Records supplied >>
>>>

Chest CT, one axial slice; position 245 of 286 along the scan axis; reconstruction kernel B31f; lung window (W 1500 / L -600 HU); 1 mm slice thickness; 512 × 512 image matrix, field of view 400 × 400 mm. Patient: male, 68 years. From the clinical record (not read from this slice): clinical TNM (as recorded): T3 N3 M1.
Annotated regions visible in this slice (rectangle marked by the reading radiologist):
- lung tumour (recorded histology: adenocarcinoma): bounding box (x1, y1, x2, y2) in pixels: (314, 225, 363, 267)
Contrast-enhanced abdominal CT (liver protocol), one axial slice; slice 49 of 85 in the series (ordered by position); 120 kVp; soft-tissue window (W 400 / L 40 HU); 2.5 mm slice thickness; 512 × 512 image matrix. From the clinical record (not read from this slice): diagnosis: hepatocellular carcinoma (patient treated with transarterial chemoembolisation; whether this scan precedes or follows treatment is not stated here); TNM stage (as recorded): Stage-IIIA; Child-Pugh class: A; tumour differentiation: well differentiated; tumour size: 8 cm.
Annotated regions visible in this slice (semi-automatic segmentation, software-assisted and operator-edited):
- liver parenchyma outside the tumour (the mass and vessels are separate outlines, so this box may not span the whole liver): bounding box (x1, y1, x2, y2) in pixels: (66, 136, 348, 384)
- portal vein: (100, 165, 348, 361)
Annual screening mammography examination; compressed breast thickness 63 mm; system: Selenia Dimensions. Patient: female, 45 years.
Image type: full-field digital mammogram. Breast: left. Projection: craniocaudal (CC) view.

<<<

Your assignment >>
Each line in the data where the string "view" occurs should be identified and copied.

Exercise response >>
Chest CT, one axial slice; position 245 of 286 along the scan axis; reconstruction kernel B31f; lung window (W 1500 / L -600 HU); 1 mm slice thickness; 512 × 512 image matrix, field of view 400 × 400 mm. Patient: male, 68 years. From the clinical record (not read from this slice): clinical TNM (as recorded): T3 N3 M1.
Image type: full-field digital mammogram. Breast: left. Projection: craniocaudal (CC) view.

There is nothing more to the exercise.